Carmel
De soeur Marie de l’Eucharistie à Mr. Guérin. 9 juillet 1897.

DE  
GUÉRIN Marie, Soeur Marie de l'Eucharistie
À 
GUÉRIN Isidore

09/07/1897

 
9 Juillet 1897
Les nouvelles sont un peu plus rassurantes aujourd'hui ; voilà deux jours qu'elle n'a vomi le sang ni même craché. Mr de Cornière est plus content ce matin ; on lui a parlé de lui donner l'Extrême-Onction et il a répondu : « Oh ! mais heureusement elle n'en est pas encore là, il pourrait même lui arriver encore quelques accidents de vomir le sang, sans qu'elle soit entièrement per­due. » - Si elle s'alimente, si elle digère le lait elle pourra se remettre un peu, c'est la faiblesse qui inquiète le plus. Enfin après la journée d'épreuve d'hier, on recouvre un peu d'espoir. Hier elle a pu garder au moins 7 tasses de lait, mais sans la glace qu'on lui donne après, je crois qu'elle les rendrait toutes.
Je t'ai bien inquiété hier, mon cher petit Père, mais nous l'étions nous-mêmes et Mr de Cornière aussi. Si tu voyais notre chère petite malade, tu ne pourrais t'empêcher de rire ; il faut toujours qu'elle dise quelque chose d'amusant. Depuis qu'elle croit mourir elle est gaie comme un pinson. Il y a des moments où l'on paierait sa place pour être auprès d'elle. Tout à coup ce matin elle se met à dire : « Si j'allais être l'une des deux, hein ! !... » - Nous nous regardions et nous demandions ce que cela voulait dire, elle nous reprend : « Oui, l'une des deux sur les 100, ça serait-il malheureux... » Tout simplement parce que notre Mère lui avait raconté que Mr de Cornière disait que : d'après son état il n'en réchapperait que 2 sur 100. Et elle avait peur d'être une de celles qui peuvent être sauvées.
C'est quelque chose d'amusant de voir son rire et son regard malin en nous disant tout cela. Comme je lui annonçais que j'allais vous écrire pour vous rassurer un peu : - « Dites-leur que je les aime à la folie et que je suis une petite fille de contra­diction ; on me croit mourante, je ne tourne pas encore de l'oeil... on me croit vivante, je suis presque à la mort, je suis pure con­tradiction ; mais dites-leur surtout que je les aime tous beaucoup, beaucoup... »

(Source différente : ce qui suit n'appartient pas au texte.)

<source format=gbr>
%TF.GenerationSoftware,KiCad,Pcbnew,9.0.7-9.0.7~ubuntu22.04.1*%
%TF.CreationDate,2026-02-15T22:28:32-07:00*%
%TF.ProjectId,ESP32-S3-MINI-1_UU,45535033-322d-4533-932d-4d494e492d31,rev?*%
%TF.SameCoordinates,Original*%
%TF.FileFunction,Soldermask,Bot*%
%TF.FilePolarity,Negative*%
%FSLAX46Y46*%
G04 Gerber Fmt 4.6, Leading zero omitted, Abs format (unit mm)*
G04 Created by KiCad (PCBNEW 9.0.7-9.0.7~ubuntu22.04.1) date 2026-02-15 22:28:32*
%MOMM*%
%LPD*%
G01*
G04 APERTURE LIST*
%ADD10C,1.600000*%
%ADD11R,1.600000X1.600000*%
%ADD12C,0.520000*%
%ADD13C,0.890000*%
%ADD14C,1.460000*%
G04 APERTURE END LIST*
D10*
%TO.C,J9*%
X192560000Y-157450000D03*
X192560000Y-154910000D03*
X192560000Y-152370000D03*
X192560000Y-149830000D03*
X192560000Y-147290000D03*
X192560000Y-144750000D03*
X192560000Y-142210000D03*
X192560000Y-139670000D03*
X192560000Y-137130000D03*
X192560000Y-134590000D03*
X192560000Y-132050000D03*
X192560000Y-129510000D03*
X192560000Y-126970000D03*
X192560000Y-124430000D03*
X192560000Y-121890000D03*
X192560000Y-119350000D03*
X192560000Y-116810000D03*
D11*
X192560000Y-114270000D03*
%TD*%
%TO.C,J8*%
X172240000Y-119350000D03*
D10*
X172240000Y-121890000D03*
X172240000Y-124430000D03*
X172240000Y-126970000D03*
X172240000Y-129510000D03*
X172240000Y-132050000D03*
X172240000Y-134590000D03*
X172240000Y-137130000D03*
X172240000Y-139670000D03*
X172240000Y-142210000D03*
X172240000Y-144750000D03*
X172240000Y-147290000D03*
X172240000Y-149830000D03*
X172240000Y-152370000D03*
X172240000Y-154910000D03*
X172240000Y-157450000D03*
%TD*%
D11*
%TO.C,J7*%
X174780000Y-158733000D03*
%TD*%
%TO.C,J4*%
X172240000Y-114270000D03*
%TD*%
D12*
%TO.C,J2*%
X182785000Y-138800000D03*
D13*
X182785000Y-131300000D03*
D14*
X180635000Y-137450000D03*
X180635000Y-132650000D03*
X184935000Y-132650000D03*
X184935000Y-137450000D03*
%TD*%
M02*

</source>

Notre Père (le chanoine Maupas, supérieur du Carmel) est venu la voir ce matin et il s'est écrié : « Oh ! mais, vous voulez nous en faire accroire, vous n'êtes pas à la mort et bientôt vous courrez dans le jardin, vous n'avez pas une figure de mourante. Vous donner l'Extrême-Onction ? mais le sacrement ne serait pas valide, vous n'êtes pas assez malade.» Notre Père a été un peu dur, mais je crois qu'il l'a fait exprès, car en sortant il était bien édifié de voir une enfant si jeune avoir un tel désir de la mort et la voir arriver avec tant de bonheur.

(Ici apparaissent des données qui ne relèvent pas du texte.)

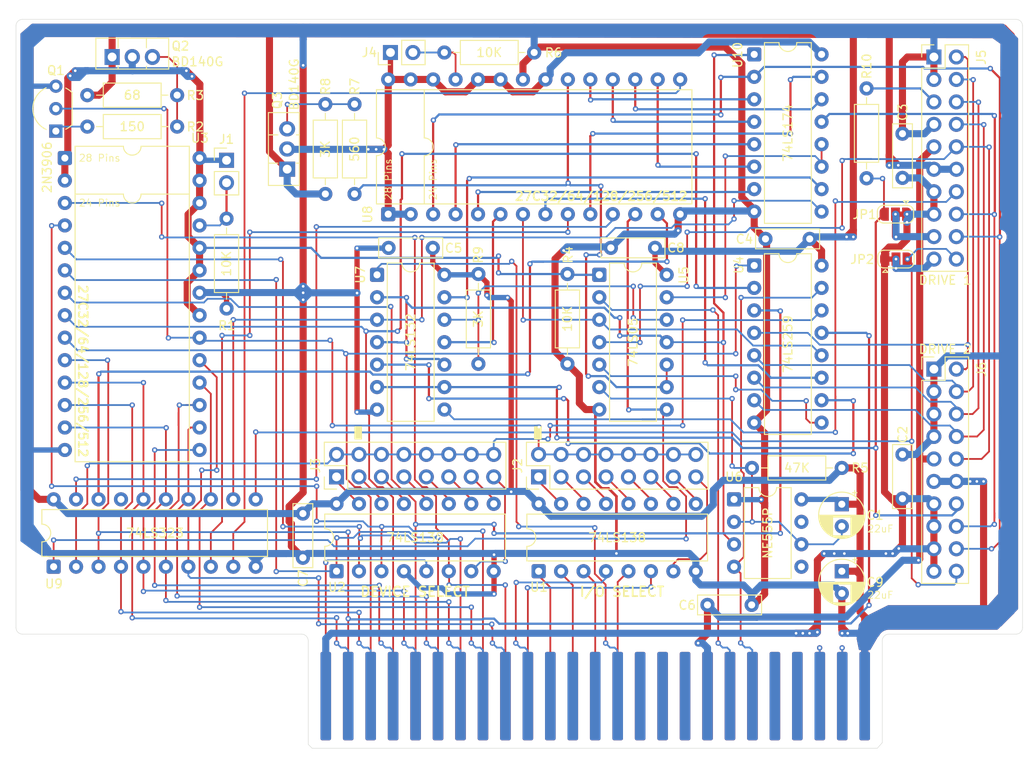
<source format=kicad_pcb>
(kicad_pcb
	(version 20241229)
	(generator "pcbnew")
	(generator_version "9.0")
	(general
		(thickness 1.6)
		(legacy_teardrops no)
	)
	(paper "A4")
	(layers
		(0 "F.Cu" signal)
		(2 "B.Cu" signal)
		(9 "F.Adhes" user "F.Adhesive")
		(11 "B.Adhes" user "B.Adhesive")
		(13 "F.Paste" user)
		(15 "B.Paste" user)
		(5 "F.SilkS" user "F.Silkscreen")
		(7 "B.SilkS" user "B.Silkscreen")
		(1 "F.Mask" user)
		(3 "B.Mask" user)
		(17 "Dwgs.User" user "User.Drawings")
		(19 "Cmts.User" user "User.Comments")
		(21 "Eco1.User" user "User.Eco1")
		(23 "Eco2.User" user "User.Eco2")
		(25 "Edge.Cuts" user)
		(27 "Margin" user)
		(31 "F.CrtYd" user "F.Courtyard")
		(29 "B.CrtYd" user "B.Courtyard")
		(35 "F.Fab" user)
		(33 "B.Fab" user)
		(39 "User.1" user)
		(41 "User.2" user)
		(43 "User.3" user)
		(45 "User.4" user)
	)
	(setup
		(pad_to_mask_clearance 0)
		(allow_soldermask_bridges_in_footprints no)
		(tenting front back)
		(pcbplotparams
			(layerselection 0x00000000_00000000_55555555_5755f5ff)
			(plot_on_all_layers_selection 0x00000000_00000000_00000000_00000000)
			(disableapertmacros no)
			(usegerberextensions no)
			(usegerberattributes yes)
			(usegerberadvancedattributes yes)
			(creategerberjobfile yes)
			(dashed_line_dash_ratio 12.000000)
			(dashed_line_gap_ratio 3.000000)
			(svgprecision 4)
			(plotframeref no)
			(mode 1)
			(useauxorigin no)
			(hpglpennumber 1)
			(hpglpenspeed 20)
			(hpglpendiameter 15.000000)
			(pdf_front_fp_property_popups yes)
			(pdf_back_fp_property_popups yes)
			(pdf_metadata yes)
			(pdf_single_document no)
			(dxfpolygonmode yes)
			(dxfimperialunits yes)
			(dxfusepcbnewfont yes)
			(psnegative no)
			(psa4output no)
			(plot_black_and_white yes)
			(sketchpadsonfab no)
			(plotpadnumbers no)
			(hidednponfab no)
			(sketchdnponfab yes)
			(crossoutdnponfab yes)
			(subtractmaskfromsilk no)
			(outputformat 1)
			(mirror no)
			(drillshape 1)
			(scaleselection 1)
			(outputdirectory "")
		)
	)
	(net 0 "")
	(net 1 "-12V")
	(net 2 "GND")
	(net 3 "+5V")
	(net 4 "Net-(U6-THR)")
	(net 5 "+12V")
	(net 6 "Net-(J1-Pin_2)")
	(net 7 "~{IOSEL}")
	(net 8 "Net-(J2-Pin_5)")
	(net 9 "Net-(J2-Pin_7)")
	(net 10 "/VCC_SWITCHED_1")
	(net 11 "Net-(J2-Pin_15)")
	(net 12 "Net-(J2-Pin_3)")
	(net 13 "Net-(J2-Pin_9)")
	(net 14 "Net-(J2-Pin_11)")
	(net 15 "Net-(J2-Pin_13)")
	(net 16 "Net-(J2-Pin_1)")
	(net 17 "Net-(J3-Pin_11)")
	(net 18 "Net-(J3-Pin_5)")
	(net 19 "Net-(J3-Pin_7)")
	(net 20 "Net-(J3-Pin_9)")
	(net 21 "Net-(J3-Pin_1)")
	(net 22 "Net-(J3-Pin_13)")
	(net 23 "Net-(J3-Pin_15)")
	(net 24 "Net-(J3-Pin_3)")
	(net 25 "Net-(J4-Pin_2)")
	(net 26 "/PH1")
	(net 27 "/PH0")
	(net 28 "/WR DATA")
	(net 29 "/W PROT")
	(net 30 "/RD DATA")
	(net 31 "/PH2")
	(net 32 "/PH3")
	(net 33 "Net-(J5-Pin_17)")
	(net 34 "/WR REQ")
	(net 35 "Net-(J5-Pin_19)")
	(net 36 "/~{ENBL 1}")
	(net 37 "Net-(J5-Pin_5)")
	(net 38 "/~{ENBL 2}")
	(net 39 "A12")
	(net 40 "D0")
	(net 41 "A10")
	(net 42 "A3")
	(net 43 "A14")
	(net 44 "D3")
	(net 45 "unconnected-(P1-Pin_40-Pad40)")
	(net 46 "2M")
	(net 47 "~{RESET}")
	(net 48 "unconnected-(P1-Pin_30-Pad30)")
	(net 49 "A4")
	(net 50 "~{EXTC}")
	(net 51 "unconnected-(P1-Pin_18-Pad18)")
	(net 52 "unconnected-(P1-Pin_38-Pad38)")
	(net 53 "D1")
	(net 54 "unconnected-(P1-Pin_29-Pad29)")
	(net 55 "A0")
	(net 56 "A15")
	(net 57 "D6")
	(net 58 "unconnected-(P1-Pin_36-Pad36)")
	(net 59 "A5")
	(net 60 "unconnected-(P1-Pin_22-Pad22)")
	(net 61 "~{EXTE}")
	(net 62 "Net-(P1-Pin_24)")
	(net 63 "~{EXT8}")
	(net 64 "unconnected-(P1-Pin_34-Pad34)")
	(net 65 "A8")
	(net 66 "D2")
	(net 67 "A2")
	(net 68 "D7")
	(net 69 "A7")
	(net 70 "Net-(P1-Pin_23)")
	(net 71 "A6")
	(net 72 "unconnected-(P1-Pin_21-Pad21)")
	(net 73 "~{EXT_MEM}")
	(net 74 "D4")
	(net 75 "D5")
	(net 76 "A9")
	(net 77 "A13")
	(net 78 "A11")
	(net 79 "unconnected-(P1-Pin_39-Pad39)")
	(net 80 "~{EXT6}")
	(net 81 "A1")
	(net 82 "Net-(Q1-E)")
	(net 83 "Net-(Q2-B)")
	(net 84 "Net-(Q3-B)")
	(net 85 "Net-(U8-~{CE})")
	(net 86 "Net-(R9-Pad2)")
	(net 87 "Net-(U4-Q6)")
	(net 88 "Net-(U4-Q5)")
	(net 89 "Net-(U4-Q7)")
	(net 90 "Net-(U4-Q4)")
	(net 91 "Net-(U10-D3)")
	(net 92 "Net-(U8-D1)")
	(net 93 "Net-(U10-~{Mr})")
	(net 94 "Net-(U8-A4)")
	(net 95 "Net-(U10-Q3)")
	(net 96 "Net-(U10-Cp)")
	(net 97 "Net-(U8-D3)")
	(net 98 "Net-(U10-Q5)")
	(net 99 "Net-(U10-Q2)")
	(net 100 "Net-(U8-A1)")
	(net 101 "Net-(U10-D2)")
	(net 102 "Net-(U8-D0)")
	(net 103 "Net-(U10-Q1)")
	(net 104 "unconnected-(U6-DIS-Pad7)")
	(net 105 "Net-(U10-D0)")
	(net 106 "unconnected-(U6-CV-Pad5)")
	(net 107 "Net-(U10-D5)")
	(net 108 "Net-(U8-D2)")
	(net 109 "Net-(U10-D1)")
	(net 110 "unconnected-(U9-Q7-Pad17)")
	(net 111 "/VCC_SWITCHED_2")
	(net 112 "/~{IOEN}")
	(net 113 "/~{DEVEN}")
	(footprint "Connector_PinHeader_2.54mm:PinHeader_1x02_P2.54mm_Vertical" (layer "F.Cu") (at 69.565185 66.517185))
	(footprint "Capacitor_THT:C_Rect_L7.0mm_W2.0mm_P5.00mm" (layer "F.Cu") (at 118.034185 76.423185 180))
	(footprint "Resistor_THT:R_Axial_DIN0207_L6.3mm_D2.5mm_P10.16mm_Horizontal" (layer "F.Cu") (at 94.203185 54.325185))
	(footprint "Connector_PinHeader_2.54mm:PinHeader_1x02_P2.54mm_Vertical" (layer "F.Cu") (at 88.107185 54.325185 90))
	(footprint "Capacitor_THT:CP_Radial_D5.0mm_P2.50mm" (layer "F.Cu") (at 139.161185 112.999185 -90))
	(footprint "Resistor_THT:R_Axial_DIN0207_L6.3mm_D2.5mm_P10.16mm_Horizontal" (layer "F.Cu") (at 84.043185 60.167185 -90))
	(footprint "Capacitor_THT:C_Rect_L7.0mm_W2.0mm_P5.00mm" (layer "F.Cu") (at 146.019185 104.791185 90))
	(footprint "Package_DIP:DIP-16_W7.62mm" (layer "F.Cu") (at 129.250185 54.539185))
	(footprint "Package_DIP:DIP-16_W7.62mm" (layer "F.Cu") (at 82.006185 112.994185 90))
	(footprint "Package_TO_SOT_THT:TO-92_Inline_Wide" (layer "F.Cu") (at 50.261185 63.215185 90))
	(footprint "Resistor_THT:R_Axial_DIN0207_L6.3mm_D2.5mm_P10.16mm_Horizontal" (layer "F.Cu") (at 141.955185 68.549185 90))
	(footprint "Capacitor_THT:CP_Radial_D5.0mm_P2.50mm" (layer "F.Cu") (at 139.156185 105.419185 -90))
	(footprint "Resistor_THT:R_Axial_DIN0207_L6.3mm_D2.5mm_P10.16mm_Horizontal" (layer "F.Cu") (at 53.817185 59.151185))
	(footprint "Package_DIP:DIP-16_W7.62mm" (layer "F.Cu") (at 104.866185 112.999185 90))
	(footprint "TK2000:DIP-28-24_W15.24mm" (layer "F.Cu") (at 87.853185 72.613185 90))
	(footprint "Package_DIP:DIP-14_W7.62mm" (layer "F.Cu") (at 111.729185 79.471185))
	(footprint "Resistor_THT:R_Axial_DIN0207_L6.3mm_D2.5mm_P10.16mm_Horizontal" (layer "F.Cu") (at 69.565185 73.121185 -90))
	(footprint "Capacitor_THT:C_Rect_L7.0mm_W2.0mm_P5.00mm" (layer "F.Cu") (at 146.019185 68.509185 90))
	(footprint "Jumper:SolderJumper-3_P1.3mm_Bridged12_RoundedPad1.0x1.5mm" (layer "F.Cu") (at 145.287185 77.693185))
	(footprint "Resistor_THT:R_Axial_DIN0207_L6.3mm_D2.5mm_P10.16mm_Horizontal" (layer "F.Cu") (at 98.053185 79.382185 -90))
	(footprint "TK2000:DIP-28-24_W15.24mm" (layer "F.Cu") (at 51.277185 66.263185))
	(footprint "Capacitor_THT:C_Rect_L7.0mm_W2.0mm_P5.00mm" (layer "F.Cu") (at 135.525185 75.407185 180))
	(footprint "Capacitor_THT:C_Rect_L7.0mm_W2.0mm_P5.00mm" (layer "F.Cu") (at 78.201185 106.475185 -90))
	(footprint "Capacitor_THT:C_Rect_L7.0mm_W2.0mm_P5.00mm" (layer "F.Cu") (at 92.893185 76.428185 180))
	(footprint "Package_TO_SOT_THT:TO-126-3_Vertical" (layer "F.Cu") (at 56.623185 54.833185))
	(footprint "Package_DIP:DIP-14_W7.62mm" (layer "F.Cu") (at 86.588185 79.471185))
	(footprint "Resistor_THT:R_Axial_DIN0207_L6.3mm_D2.5mm_P10.16mm_Horizontal"
		(layer "F.C
... [359853 chars truncated]
</source>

Quand il a été parti, la petite malade était courroucée contre lui de n'avoir pas voulu lui donner les sacrements et elle a dit : « Une autre fois je ne me mettrai pas tant en peine ; pour être polie je me suis assise sur notre lit, j'ai fait l'aimable, je lui ai fait la cour et il me refuse ce que je lui demande ! Une autre fois j'userai de feintise, je prendrai une tasse de lait avant son arrivée, parce que j'ai toujours bien plus mauvaise mine après, puis je lui répondrai à peine en lui disant que j'agonise » - (et elle nous jouait positivement la comédie). « Oui, je vois bien que je connais pas mon métier, je ne sais pas m'y prendre. »
C'est une bien gentille petite malade et bien amusante, elle ne sait que faire rire, mais cela lui est défendu de parler pour ne pas se fatiguer.